# Topics in Regression Statistics



## Properties of a good estimate
* **Unbiased** - $E[\hat{X}] = X$, on average the estimated coefficients will be equal to the true value
* **Efficient** - $\hat{X}$ is the minimum variance estimate for X
* **Consistent** - $lim_{T \to \infty} Pr[|\hat{\beta} - \beta| > \gamma] = 0,  \forall \gamma > 0$ As the sample size tends to infinity, the distance between the estimate and the true value can be bound ever closer to $\gamma$
* NOTE: 
  * MLE is a BLUE (best linear unbiased estimate)
    * MLE is based on a distribution assumption
  * OLS is a mathematical estimate that does NOT assume a distribution
    * what links OLS to statistics/distribution is the Gauss-Markov Theorem
  * When you do a regression you have to check all six GM assumptions. If the six assumptions are satified, then the OLS estimate = MLE estimate



## Regression

### General steps when doing regression
* graph the data 
* try to assess relationships between the data
  * example (cobb-douglass variant) $Q=\beta_0 N^{\beta_1}K^{\beta_2}\epsilon$
  * betas are elasticities, N is the number of laborers, K is the amount of capital
* Rule of thum is to never go above a cubic model. Also, begin with the cubic, assess significance of coefficients and if not significant go to a quadratic model.
* For forecasting the % change in Q, forget/drop the intercept and do the following;
  * %$\Delta_Q = -1.5(.10) + .8(.04) = -.15 + .032 = -.11.8$ = 11.8% decrease
* Confidence interval
  * $P[\bar{x} - Z_{\alpha/2}*SE \le \mu \le \bar{x} + Z_{\alpha/2}*SE] = (1-\alpha)$


### Regression results
$TSS = RSS + ESS$, total sum squared = regression sum squared + error sum squared
<br>$1 = \frac{\beta_1^2\sum{x^2}}{\sum{y^2}} + \frac{\sum{\epsilon^2}}{\sum{y^2}} = \text{explained variation + error sum squared}$
<br>
* $R^2 = .85$ means 85% of variance in y is explained by x
<br>

*Standard Error*
<br>$SE = \sqrt{\frac{\sum{y^2}-\beta_1^2\sum{x^2}}{n-2}}$
* High $R^2$ implies LOW SE

Say you have your forecast<br>
$y^F = \hat{\beta_0} + \hat{\beta-1}X_0$
<br>$SE^F = SE \sqrt{1 + \frac{1}{n} + \frac{(X_0 - \bar{X})^2}{\sum{x^2}}}$
<br> 
* if you want a low $SE^F$, you want a low SE so you want a high $R^2$
* you want a high value of n
* you want a low value for $X_0 - \hat{X}$
* you want a high range of values of x. Imagine a small range of x = [1,2]. This would make your model only applicable in that area. You want a large range x = [0, 1e6]

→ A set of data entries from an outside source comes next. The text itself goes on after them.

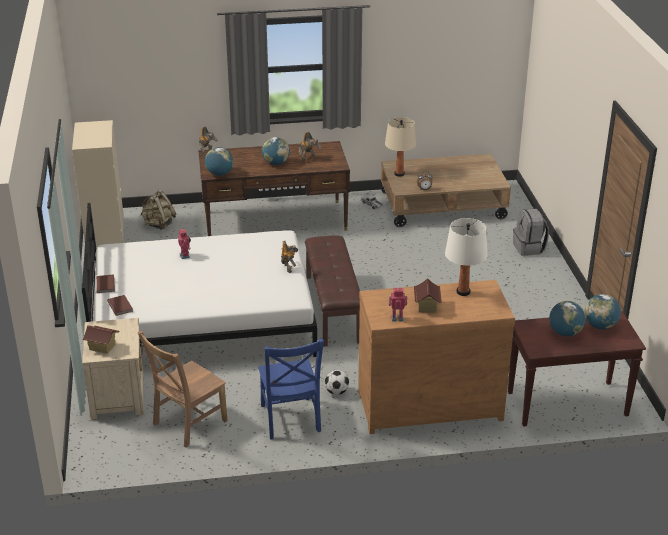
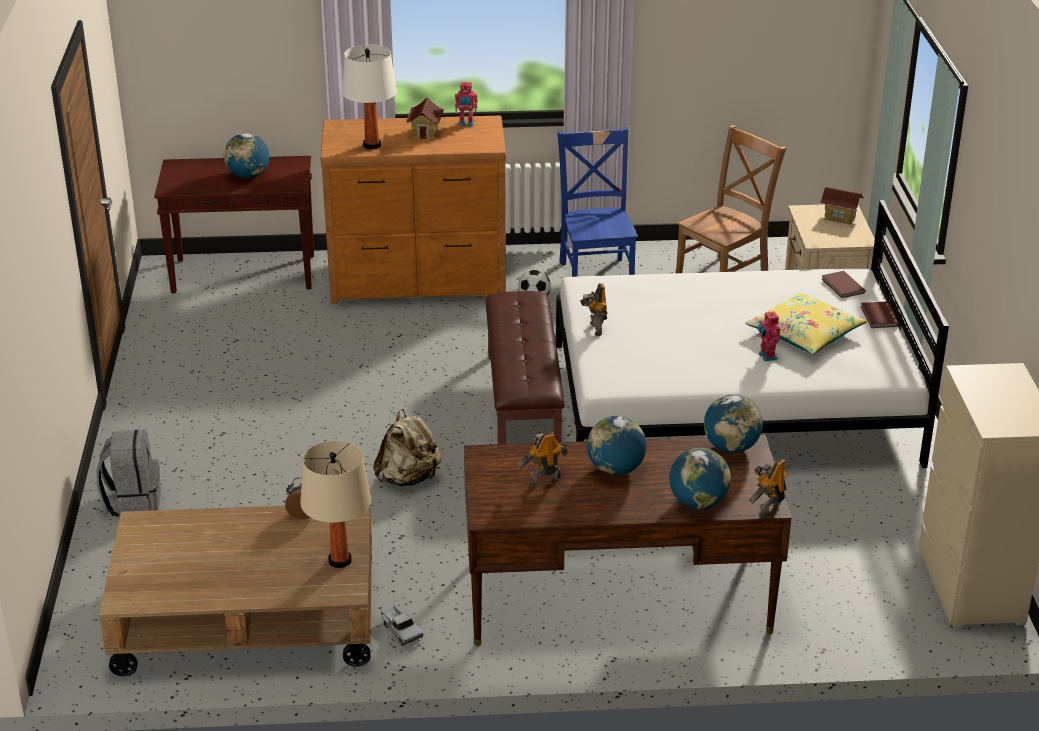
camera: 175 degrees left, 0 degrees up
beige backpack [140,190,176,230] -> beige backpack moved to [373,409,442,486]
globe [585,294,621,330] -> globe moved to [669,448,731,509]
none -> yellow pillow [745,292,867,355]

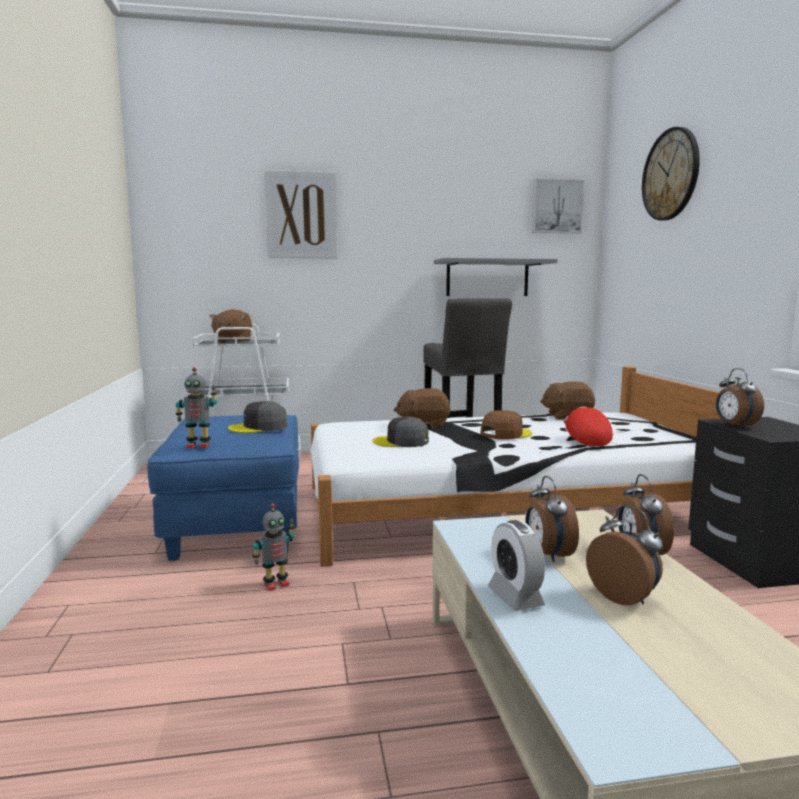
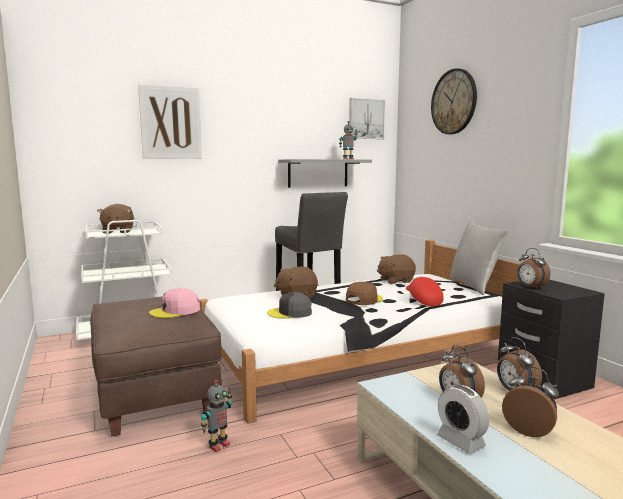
camera: 15 degrees left, 0 degrees up
blue ottoman [147,415,299,561] -> brown ottoman [90,296,222,437]
toy robot [175,367,217,448] -> toy robot moved to [339,121,357,159]
grey cap [228,401,287,433] -> pink cap [149,288,200,318]
none -> grey pillow [450,221,509,295]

* Adjusted $R^2$, goodness of fit
    * $R^2 = 1-(1-R^2)\frac{n-1}{n-k}$, where k is the # of estimated parameters
      * any time that you add an independent variable to a multi-regression model your $R^2$ will go up even if the variable is non-sensical.
* $ Coefficient of Variation = \frac{\sigma_x}{\bar{x}}$
* $ Sharpe Ratio = \frac{\bar{R_a} - r_f}{\sigma_a}$
* $ Treynor Ratio = \frac{\bar{R_A} - \bar{r_f}}{\beta_A}$
      

### Event Studies
Ex-post or in-sample
* regress using most data (n-10) and forecast using the last 10
* Calculate abnormal returns, $R_{actual} - R_{estimated}$ 
* t-statistic = AR/SE (you could use the individual SE or the regression SE)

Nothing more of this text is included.